En guise de conclusion, nous revenons au rôle important qu'a joué la Commission des tramways de Montréal, en activité pendant presque toute l'existence de la Montreal Tramways Company. Pour assurer à la population de l'île de Montréal un niveau adéquat de service de transport de passagers, le gouvernement de la province institue en 1918 un organisme de contrôle, la Commission des tramways de Montréal, qui superviserait les conditions d'exécution du Contrat entre la Cité de Montréal et la Compagnie des tramways de Montréal (Loi 8, George V, chapitre 84, section 75). Ce contrat assure entre autres l'exclusivité du transport de passagers sur l'ensemble du territoire de l'île de Montréal à la Montreal Tramways Company, abrogeant par le fait même toutes les franchises que la compagnie détenaient avec des municipalités situées à l'extérieur du territoire de Montréal (Lachine ou Ville Saint-Laurent, par exemple). La Commission des tramways de Montréal, même si elle reconnaît d'emblée le caractère d'entreprise privée à la Montreal Tramways Company, a en fait le pouvoir d'autoriser ou de recommander à la Montreal Tramways Company tout un train de mesures directement reliées à son exploitation. A titre d'exemple, l'installation de nouvelles voies de tramways, l'achat de nouveaux véhicules, la tarification et les horaires, le déplacement des arrêts et la construction de nouvelles sous-stations sont par le Contrat sous la compétence de la Commission des tramways de Montréal. D'autre part, le Contrat établit divers mécanismes de calculs qui servaient entre autres à déterminer les redevances annuelles que la compagnie devaient remettre à la Ville de Montréal en vertu du contrat.

Tout au long de l'existence de la Montreal Tramways Company, l'interprétation de ces mécanismes, et en particulier celui du calcul des recettes brutes, est la cause de diverses controverses qui connaissent de nombreux échos dans les journaux de l'époque. Mais c'est surtout vers les cinq dernières années de ses activités que la Montreal Tramways Company suscite le plus de débats et d'interrogations. D'ailleurs, les travaux du Tribunal d'arbitrage sur la question des tramways (12 George VI, Chapitre 50) font apparaître toute une série de faits qui mettent notamment en doute certaines pratiques comptables utilisées pour les états financiers que la compagnie remettait à la Commission des tramways de Montréal.
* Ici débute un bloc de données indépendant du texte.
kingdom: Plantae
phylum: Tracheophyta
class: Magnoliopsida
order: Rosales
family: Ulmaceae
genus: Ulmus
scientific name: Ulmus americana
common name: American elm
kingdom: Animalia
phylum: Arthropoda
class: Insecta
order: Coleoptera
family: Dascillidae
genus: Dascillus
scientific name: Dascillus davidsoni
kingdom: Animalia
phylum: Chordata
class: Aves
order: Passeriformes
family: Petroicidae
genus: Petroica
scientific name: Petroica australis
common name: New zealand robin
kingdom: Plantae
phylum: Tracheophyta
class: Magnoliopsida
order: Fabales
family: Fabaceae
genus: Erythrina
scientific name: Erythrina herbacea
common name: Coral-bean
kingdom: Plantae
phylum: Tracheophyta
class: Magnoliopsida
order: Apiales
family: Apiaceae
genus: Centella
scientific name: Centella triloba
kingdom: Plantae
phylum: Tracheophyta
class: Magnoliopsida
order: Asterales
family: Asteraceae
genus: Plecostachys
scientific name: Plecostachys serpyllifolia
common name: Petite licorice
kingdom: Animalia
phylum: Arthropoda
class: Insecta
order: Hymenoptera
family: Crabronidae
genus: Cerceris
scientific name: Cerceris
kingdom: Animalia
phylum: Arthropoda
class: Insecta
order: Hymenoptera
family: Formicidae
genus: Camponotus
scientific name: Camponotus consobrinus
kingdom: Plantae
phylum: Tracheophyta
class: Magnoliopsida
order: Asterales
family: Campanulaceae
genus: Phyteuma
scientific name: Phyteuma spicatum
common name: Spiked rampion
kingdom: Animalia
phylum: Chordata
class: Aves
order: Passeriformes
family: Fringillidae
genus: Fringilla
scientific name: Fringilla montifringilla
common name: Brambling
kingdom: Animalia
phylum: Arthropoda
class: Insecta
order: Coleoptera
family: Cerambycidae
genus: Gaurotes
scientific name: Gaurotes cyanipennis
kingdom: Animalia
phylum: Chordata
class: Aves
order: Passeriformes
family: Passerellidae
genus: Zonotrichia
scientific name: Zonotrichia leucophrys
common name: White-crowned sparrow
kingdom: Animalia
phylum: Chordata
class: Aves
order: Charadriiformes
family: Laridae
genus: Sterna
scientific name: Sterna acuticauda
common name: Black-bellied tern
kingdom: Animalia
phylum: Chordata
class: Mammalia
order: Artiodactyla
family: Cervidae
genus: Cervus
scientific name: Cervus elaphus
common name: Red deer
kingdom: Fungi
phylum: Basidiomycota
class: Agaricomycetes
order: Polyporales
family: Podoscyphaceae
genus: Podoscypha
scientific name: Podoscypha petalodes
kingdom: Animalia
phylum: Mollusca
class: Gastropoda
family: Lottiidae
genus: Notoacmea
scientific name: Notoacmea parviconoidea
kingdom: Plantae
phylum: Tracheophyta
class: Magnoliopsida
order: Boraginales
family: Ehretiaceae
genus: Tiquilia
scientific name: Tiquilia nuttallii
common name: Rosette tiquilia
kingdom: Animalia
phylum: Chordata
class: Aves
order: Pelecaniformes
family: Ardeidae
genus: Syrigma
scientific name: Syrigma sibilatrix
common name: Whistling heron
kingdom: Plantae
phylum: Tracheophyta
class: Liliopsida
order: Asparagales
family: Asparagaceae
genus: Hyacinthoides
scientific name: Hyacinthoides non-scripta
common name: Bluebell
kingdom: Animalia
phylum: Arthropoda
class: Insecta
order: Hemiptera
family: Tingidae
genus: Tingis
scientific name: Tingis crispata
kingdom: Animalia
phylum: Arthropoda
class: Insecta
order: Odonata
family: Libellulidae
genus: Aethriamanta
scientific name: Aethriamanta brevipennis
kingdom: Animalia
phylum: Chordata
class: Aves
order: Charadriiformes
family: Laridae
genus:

Présidé par le juge Thomas Tremblay, le Tribunal d'arbitrage sur la question des tramways livre son rapport en août 1950 . Ce document effectue un magistral tour d'horizon entre autres sur les circonstances de la vente de la Montreal Street Railway Company à la Montreal Tramways Company, sur le Contrat de 1918 et aussi sur les «erreurs d'interprétation du contrat et de certains redressements financiers qui s'imposent» . Dans ses conclusions, le Rapport apporte plusieurs suggestions d'importance. Retenons celle-ci, à propos de la municipalisation: «Nous sommes en faveur de la municipalisation parce que la Compagnie des tramways de Montréal n'a pas rempli les fins pour lesquelles elle a été organisée et parce que les grandes améliorations qui s'imposent ne peuvent être entreprises par l'initiative privée.» Entre-temps, le 24 août 1950, le Conseil de la Ville de Montréal adopte le règlement no 1981, en vertu de la loi 14 George VI, chapitre 79, qui autorisait la création de la Commission de transport de Montréal et, le 18 juin 1951, la Commission de transport de Montréal commence officiellement ses activités.